Morning Security Brief: Baghdad Security, Deepwater Investigation, Cybersecurity Funding, Kenya Attack

By Mark Tarallo

► The United States is beefing up security at its embassy in Baghdad and will move some workers out of the Iraqi capital, the State Department said on Sunday. In addition, U.S. citizens in Iraq were advised to exercise caution and limit travel in five provinces, including Anbar in the west and Kirkuk in the north, Reuters reported. "Some additional U.S. government security personnel will be added to the staff in Baghdad; other staff will be temporarily relocated, both to our Consulate Generals in Basra and Arbil and to the Iraq Support Unit in Amman," the State Department said in a statement. The moves came as the al-Qaida-inspired extremist group known as the Islamic State of Iraq and Syria (ISIS) captured another city in Iraq, Tal Afar, after seizing Mosul (the country’s second-largest city) and Tikrit (Saddam Hussein’s hometown) earlier this month. On Monday, Secretary of State John Kerry said the attacks represent an existential threat to the future of Iraq.
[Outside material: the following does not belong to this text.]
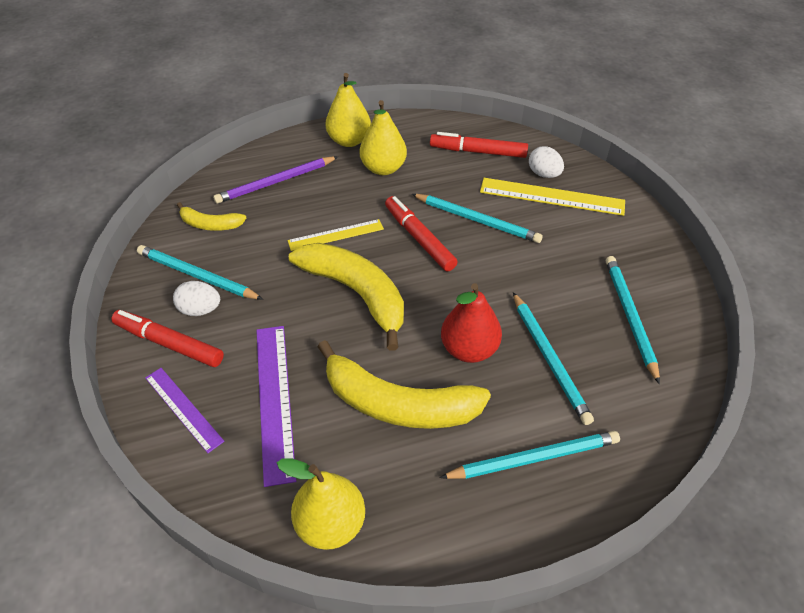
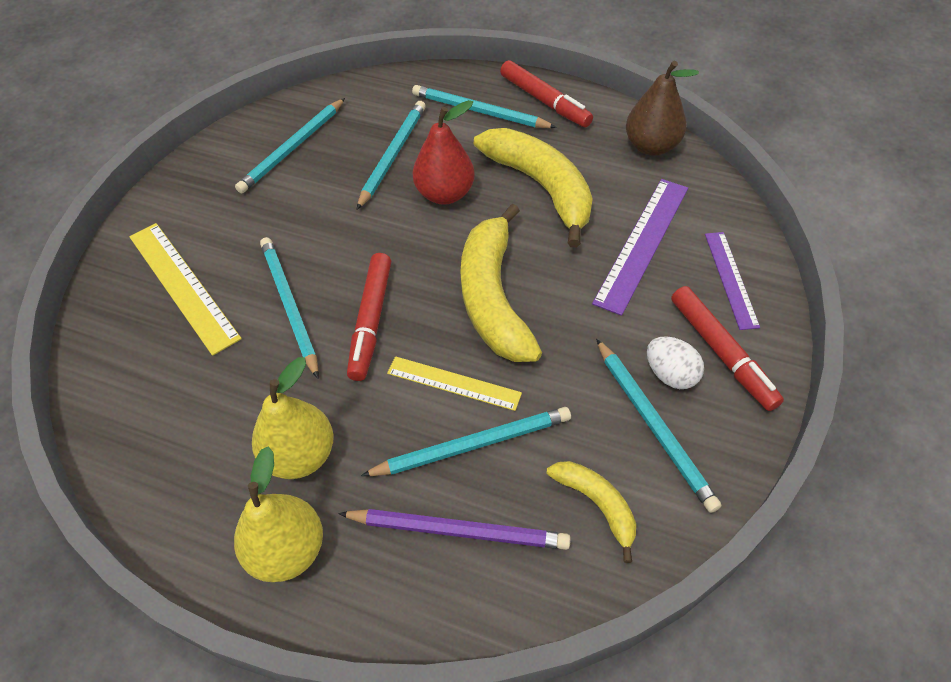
camera: 140 degrees left, 5 degrees up
(298, 215) = (472, 444): none -> turquoise pencil
(330, 524) = (651, 146): yellow pear -> brown pear
(478, 152) = (163, 402): red marker -> red marker (544, 101)
(544, 174) = (147, 318): white egg -> none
► The U.S. Chemical Safety and Hazard Investigation Board (CSB) has released an investigative report on the 2010 Deepwater Horizon oil spill that took place in the Macondo Prospect oil field, often described as one of the largest environmental disasters in U.S. history. The report, Explosion and Fire at the Macondo Well, asserts that the spill was caused by an “unrecognized pipe buckling phenomenon” that stopped the blowout preventer from sealing the well, which resulted in the especape of high-pressure oil and gas. Two more volumes of the CSB’s Macondo investigation are forthcoming, and they will address additional regulatory matters as well as organizational and human safety issues raised by the accident.

► Cybersecurity-related funding is ample in the Senate’s fiscal 2015 appropriations bill for the Commerce Department, Justice Department, and science agencies, including allocations for projects designed to beef up security for government systems, conduct research, and encourage the growth of cybersecurity professions and businesses. For example, the bill would provide $15 million for the National Institute of Standards and Technology's planned National Cybersecurity Center of Excellence, according to The center, located in Rockville, Maryland, is intended to encourage colocation of a cluster of private-sector firms. In addition, the National Science Foundation would receive $159 million in cybersecurity research grants to distribute and a $45 million scholarship program to train cybersecurity professionals who agree to work in the federal government. The full Senate is expected to vote on the bill in upcoming weeks.

► Dozens of extremists attacked a Kenyan coastal town for hours overnight on Sunday, killing at least 48 people and setting two hotels on fire, the Associated Press reported. Authorities blamed al-Shabab, Somalia's al Qaeda-linked terror group. The assault in Mpeketoni began Sunday night as residents watched World Cup matches on TV and lasted until early Monday, with little resistance put up by Kenya's security forces. Cars and buildings still smoldered at daybreak. Like the gunmen who attacked Nairobi's Westgate Mall last year, the Mpeketoni attackers gave life-or-death religious tests, a witness said, killing those who were not Muslim. "They came to our house at around 8 p.m. and asked us in Swahili whether we were Muslims. My husband told them we were Christians and they shot him in the head and chest," Anne Gathigi told the AP.